NEW YORK(CBSNewYork/AP) — President Barack Obama says he unconditionally condemns the murder of two police officers shot in broad daylight on Saturday in New York.

Obama says there’s no justification for the slayings. He says police offers risk their own safety to serve and protect their communities and that they deserve the public’s respect and gratitude.

Authorities say that before shooting the officers, the gunman announced online he planned to shoot two “pigs” in retaliation for the police chokehold death of Eric Garner. The gunman later killed himself.

Obama is asking Americans to reject violence and harmful words. He’s encouraging people instead to embrace words that heal, and to seek out prayer and sympathy for the victims’ relatives.

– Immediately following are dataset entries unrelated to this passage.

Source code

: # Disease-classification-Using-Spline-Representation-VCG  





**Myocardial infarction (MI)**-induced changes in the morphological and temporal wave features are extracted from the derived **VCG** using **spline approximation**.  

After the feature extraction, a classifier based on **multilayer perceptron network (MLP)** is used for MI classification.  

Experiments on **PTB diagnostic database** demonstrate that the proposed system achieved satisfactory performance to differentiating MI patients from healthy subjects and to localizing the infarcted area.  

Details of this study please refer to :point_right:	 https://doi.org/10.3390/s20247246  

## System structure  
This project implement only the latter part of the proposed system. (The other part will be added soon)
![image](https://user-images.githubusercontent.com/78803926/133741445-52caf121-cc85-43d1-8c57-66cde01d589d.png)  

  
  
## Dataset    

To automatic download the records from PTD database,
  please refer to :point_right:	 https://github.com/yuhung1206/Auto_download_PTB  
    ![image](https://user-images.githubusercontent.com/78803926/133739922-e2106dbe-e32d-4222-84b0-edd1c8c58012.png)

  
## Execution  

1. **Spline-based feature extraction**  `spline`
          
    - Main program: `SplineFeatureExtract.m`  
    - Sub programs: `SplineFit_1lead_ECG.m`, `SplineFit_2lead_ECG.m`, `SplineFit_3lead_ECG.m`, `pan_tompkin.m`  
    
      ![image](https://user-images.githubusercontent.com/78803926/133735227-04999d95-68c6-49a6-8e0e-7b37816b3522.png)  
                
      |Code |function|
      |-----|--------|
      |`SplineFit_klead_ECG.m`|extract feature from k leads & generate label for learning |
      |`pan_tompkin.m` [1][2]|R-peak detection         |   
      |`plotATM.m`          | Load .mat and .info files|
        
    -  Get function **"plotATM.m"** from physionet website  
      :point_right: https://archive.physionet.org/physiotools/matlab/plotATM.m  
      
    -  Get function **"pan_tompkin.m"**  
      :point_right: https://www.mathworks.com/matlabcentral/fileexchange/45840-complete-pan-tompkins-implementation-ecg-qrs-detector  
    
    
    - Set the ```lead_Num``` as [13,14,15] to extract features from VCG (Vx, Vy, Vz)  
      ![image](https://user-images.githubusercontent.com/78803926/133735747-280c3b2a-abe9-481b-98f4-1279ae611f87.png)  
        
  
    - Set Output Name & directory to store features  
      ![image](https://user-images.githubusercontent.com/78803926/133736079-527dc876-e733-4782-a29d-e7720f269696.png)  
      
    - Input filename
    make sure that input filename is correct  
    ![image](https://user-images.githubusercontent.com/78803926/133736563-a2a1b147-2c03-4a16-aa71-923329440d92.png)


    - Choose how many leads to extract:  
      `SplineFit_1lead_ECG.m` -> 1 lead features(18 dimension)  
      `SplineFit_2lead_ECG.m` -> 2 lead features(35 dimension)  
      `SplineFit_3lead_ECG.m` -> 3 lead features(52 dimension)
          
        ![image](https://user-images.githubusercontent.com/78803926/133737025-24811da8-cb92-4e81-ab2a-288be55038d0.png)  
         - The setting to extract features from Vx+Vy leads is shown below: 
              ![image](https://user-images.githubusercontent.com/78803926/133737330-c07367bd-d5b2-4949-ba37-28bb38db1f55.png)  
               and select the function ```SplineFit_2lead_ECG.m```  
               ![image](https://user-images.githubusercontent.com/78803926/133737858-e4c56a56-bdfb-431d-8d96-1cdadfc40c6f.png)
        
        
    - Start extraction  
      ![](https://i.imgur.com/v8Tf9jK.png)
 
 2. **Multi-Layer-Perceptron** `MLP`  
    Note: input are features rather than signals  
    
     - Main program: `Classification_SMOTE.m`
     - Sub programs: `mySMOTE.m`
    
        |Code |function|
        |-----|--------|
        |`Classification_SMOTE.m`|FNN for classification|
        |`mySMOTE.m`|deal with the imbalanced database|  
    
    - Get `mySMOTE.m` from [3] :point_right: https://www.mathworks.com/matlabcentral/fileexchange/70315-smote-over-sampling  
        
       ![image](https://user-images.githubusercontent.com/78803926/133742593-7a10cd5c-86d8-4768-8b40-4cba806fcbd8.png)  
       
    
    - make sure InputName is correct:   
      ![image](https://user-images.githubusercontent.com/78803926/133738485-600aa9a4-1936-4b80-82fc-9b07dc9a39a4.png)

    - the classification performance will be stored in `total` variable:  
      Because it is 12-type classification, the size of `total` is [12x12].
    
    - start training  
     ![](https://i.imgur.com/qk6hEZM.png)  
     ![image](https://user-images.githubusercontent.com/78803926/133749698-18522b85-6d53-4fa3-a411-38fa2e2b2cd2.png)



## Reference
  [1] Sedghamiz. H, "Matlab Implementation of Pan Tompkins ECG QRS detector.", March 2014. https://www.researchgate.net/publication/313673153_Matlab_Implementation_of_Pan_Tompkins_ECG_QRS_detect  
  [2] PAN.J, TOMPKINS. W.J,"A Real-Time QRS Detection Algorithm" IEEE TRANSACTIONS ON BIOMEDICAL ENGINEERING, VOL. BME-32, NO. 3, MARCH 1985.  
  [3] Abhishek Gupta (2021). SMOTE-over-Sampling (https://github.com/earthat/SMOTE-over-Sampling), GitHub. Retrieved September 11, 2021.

President Obama is offering full support and federal assistance to the New York Police Department in the wake of the killing of two officers.

The White House says Obama called New York City Police Commissioner Bill Bratton on Sunday from Hawaii, where the president is vacationing and offered condolences.

It was full circle for the family of Eric Garner, still grieving their loss, and now denouncing the loss of two NYPD officers by the rogue gunman who sought to avenger Garner’s death.

“I would ask that everyone that is protesting with us, please protest in a nonviolent way. My husband was not a violent man so we don’t want any violence connected to his name,” Garner’s widow Eesaw said.

On Sunday morning, Rev. Al Sharpton condemned those who blamed Mayor de Blasio.

“The blame game will only lead to further kinds of venom and further division,” Sharpton said, “It is a moral thing. There are those of us committed to nonviolence, and making the system work.”

The family of Michael Brown, who was killed by a police officer in Ferguson, Missouri, has also released a statement condemning the shooting deaths of the two New York City officers.

The statement released Saturday by the Parks & Crump law firm says Brown’s family rejects “any kind of violence directed toward members of law enforcement. It cannot be tolerated.”

It calls on citizens to “work together to bring peace to our communities.”

The brief statement concludes saying, “Our thoughts and prayers go out to the officers’ families during this incredibly difficult time.”

A Missouri grand jury refused to indict the white officer who shot Brown, an unarmed black 18-year-old.